Gelelim son gruba: Spekülasyon ve hatta manipülasyon denilecek gelişmelerle piyasanın dinamizmine aykırı fiyatlara sürüklenmesi gerçeği. Bu durum USD/JPY, GBP/USD gibi birçok paritede yaşanmaktadır. Ciddi fiyat hareketlerinin arkasında forexde alınan pozisyonların stoplanarak oradaki yatırımcıların paralarını ellerinden alma düşüncesi var. Konu uzun olduğu için detaya girmeyeceğiz. Şu an dövizin yükselmesinin ana nedeni de bu tür hareketler. Ekonomik ve siyasi veriler TL karşısında dövizin yükselmesini anlamlı kılmazken, restleşmeler ile ilgili olarak hangi tarafa hangi fon destek veriyorsa o tarafın elinin güçlenmesi için de bu hareketleri yapmalarının etkisi büyüktür.

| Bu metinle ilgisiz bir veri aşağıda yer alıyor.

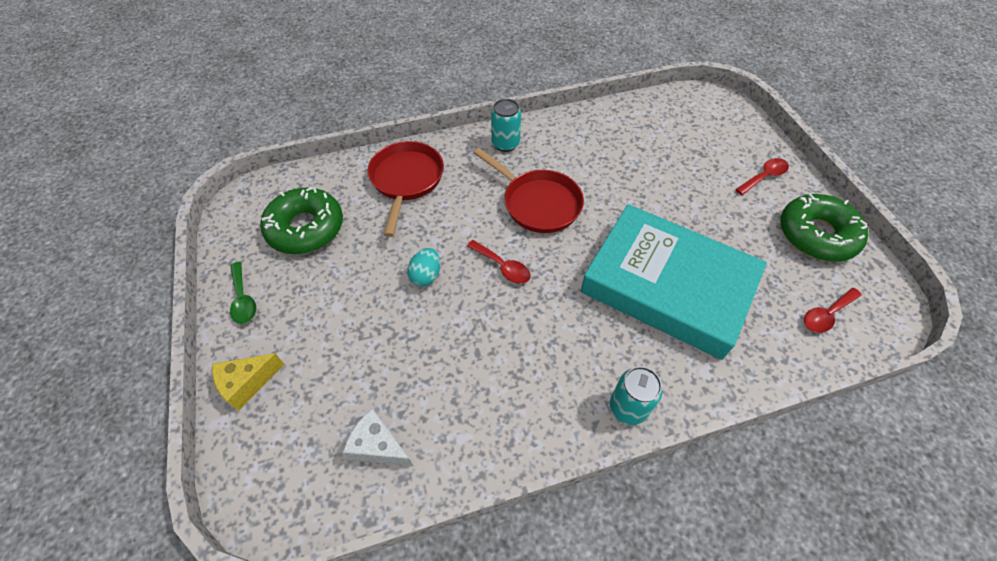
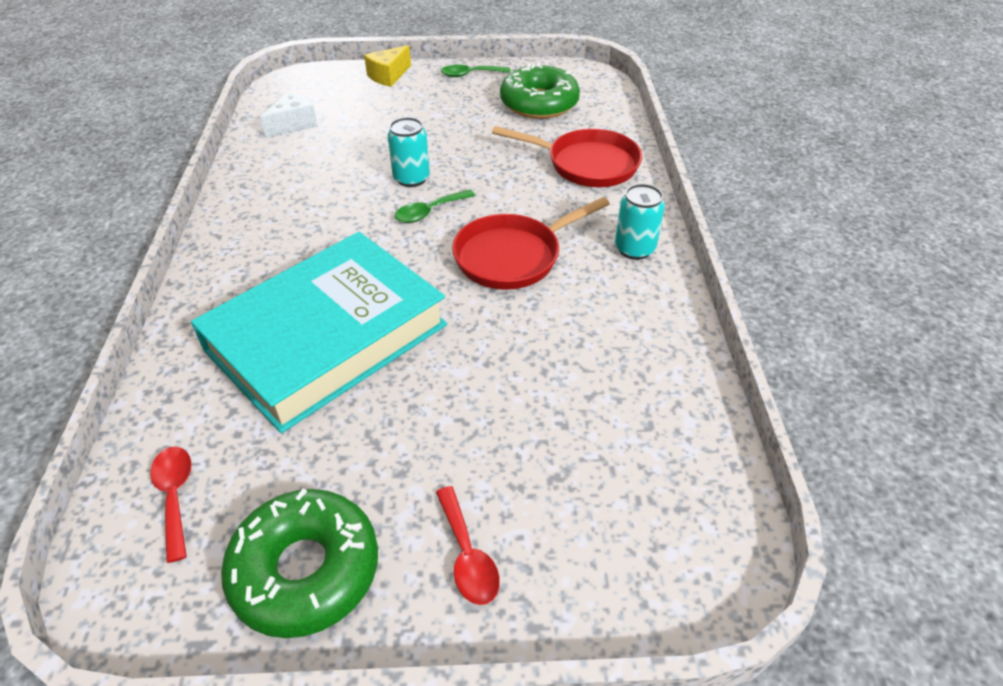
camera: 105 degrees right, 10 degrees down
(247, 383) = (388, 76): yellow cheese -> yellow cheese turned 120 degrees counterclockwise
(426, 275) = (445, 163): turquoise egg -> none
(503, 267) = (429, 212): red spoon -> green spoon
(628, 407) = (214, 260): turquoise can -> turquoise can (411, 178)

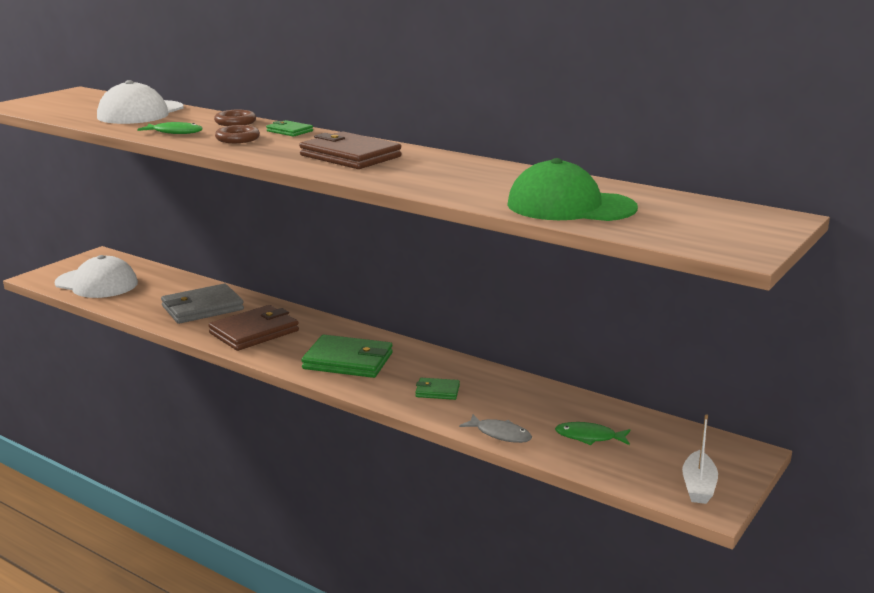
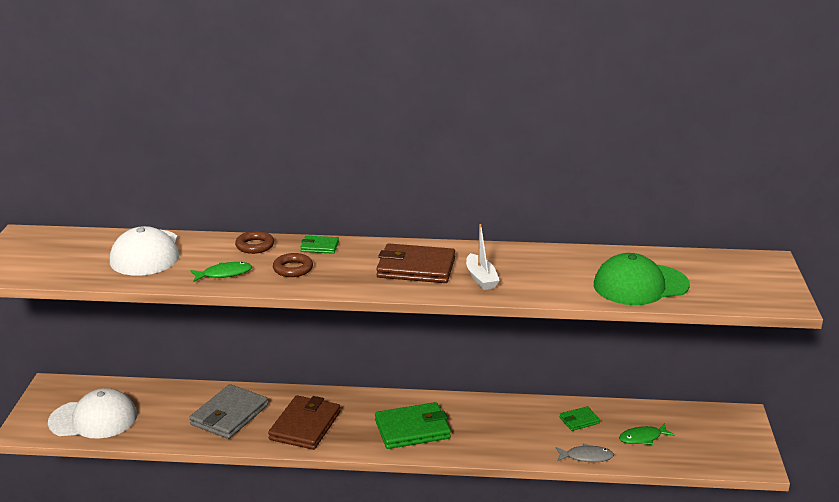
camera: 30 degrees left, 5 degrees up
(437, 391) = (507, 434): green wallet -> green wallet (579, 420)
(698, 486) = (739, 453): white boat -> white boat (481, 278)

Kısacası istesek de istemesek de Türkiye kur oyununun merkezinde yer alıyor. Burada önemli olan bu süreci başarılı yönetmektir. Aksi halde döviz kredilerinde teminat tamamlama çağrıları, kredi limitlerinin risk seviyesine çekilmesi gibi durumlarla karşılaşabiliriz.